▶ QUOTED PASSAGE
★ ★ ★ ★ ★

In [None]:
from pathlib import Path

import numpy as np
import matplotlib.pyplot as plt

# Multi Dimensional Arrays

As mentioned previously, NumPy can be used to represent arrays of any size and dimension. Though all the examples above have used one-dimensional arrays, all of them will work when we have more than one dimension. For example, a list of lists can be used to initialize a two dimensional array just like a list was used to initialize a one dimensional array. All the array attributes also work similarly.

In [None]:
arr_2d_1 = np.array([[1, 2, 3], [4, 5, 6]])

In [None]:
print(arr_2d_1)

In [None]:
arr_2d_1.shape

In [None]:
arr_2d_1.ndim

`arr_2d_1` has a dimension of 2 i.e. it has two axes (`0` and `1`, since everything in Python is counted from 0). The **0th axis has 2** elements while the **1st axis has 3** elements.

Most of the functions to generate arrays listed above can be used with more than one dimension, for example

In [None]:
np.zeros((2,3))

★ ★ ★ ★ ★

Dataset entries
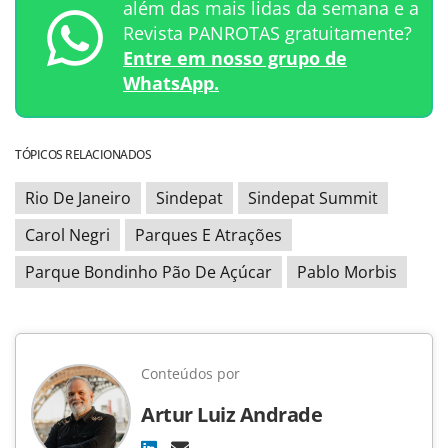
além das mais lidas da semana e a
Revista PANROTAS gratuitamente?
Entre em nosso grupo de
WhatsApp.
TÓPICOS RELACIONADOS
Rio De Janeiro
Sindepat
Sindepat Summit
Carol Negri
Parques E Atrações
Parque Bondinho Pão De Açúcar
Pablo Morbis
Conteúdos por
Artur Luiz Andrade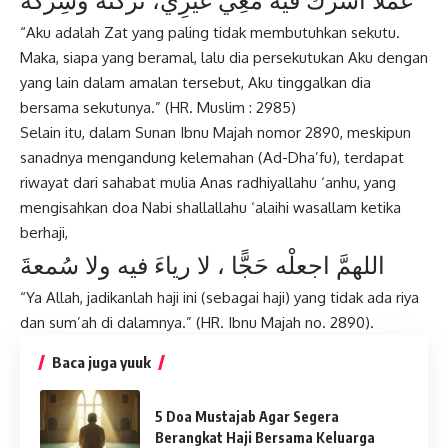
“Aku adalah Zat yang paling tidak membutuhkan sekutu.
Maka, siapa yang beramal, lalu dia persekutukan Aku dengan
yang lain dalam amalan tersebut, Aku tinggalkan dia
bersama sekutunya.” (HR. Muslim : 2985)
Selain itu, dalam Sunan Ibnu Majah nomor 2890, meskipun
sanadnya mengandung kelemahan (Ad-Dha’fu), terdapat
riwayat dari sahabat mulia Anas radhiyallahu ‘anhu, yang
mengisahkan doa Nabi shallallahu ‘alaihi wasallam ketika
berhaji,
اللهمَّ اجعلْه حَجًّا ، لا رياءَ فيه ولا سُمعةَ
“Ya Allah, jadikanlah haji ini (sebagai haji) yang tidak ada riya
dan sum’ah di dalamnya.” (HR. Ibnu Majah no. 2890).
Baca juga yuuk
5 Doa Mustajab Agar Segera
Berangkat Haji Bersama Keluarga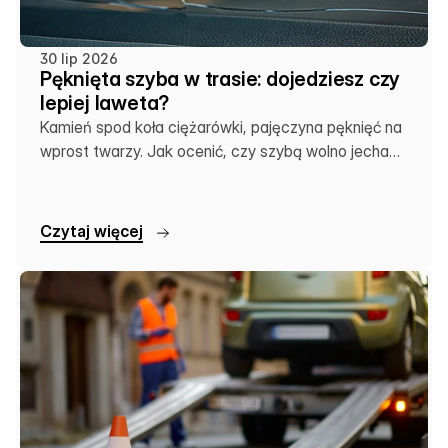
30 lip 2026
Pęknięta szyba w trasie: dojedziesz czy
lepiej laweta?
Kamień spod koła ciężarówki, pajęczyna pęknięć na
wprost twarzy. Jak ocenić, czy szybą wolno jechać
dalej, czy zostawić auto na lawecie.
C
z
y
t
a
j
w
i
ę
c
e
j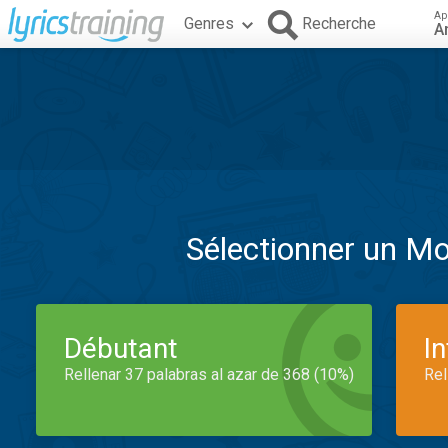
Ap
Genres
Recherche
A
Sélectionner un M
Débutant
I
Rellenar 37 palabras al azar de 368 (10%)
Rel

★ ★ ★ ★ ★

▶ REQUIRED ACTION
Reproduce word for word the part of the NumPy passage starting with "As mentioned previously, NumPy" and going on through "print(arr_2d_1)". The records have no connection to the NumPy passage.

▶ PROBLEM SOLUTION
As mentioned previously, NumPy can be used to represent arrays of any size and dimension. Though all the examples above have used one-dimensional arrays, all of them will work when we have more than one dimension. For example, a list of lists can be used to initialize a two dimensional array just like a list was used to initialize a one dimensional array. All the array attributes also work similarly.

In [None]:
arr_2d_1 = np.array([[1, 2, 3], [4, 5, 6]])

In [None]:
print(arr_2d_1)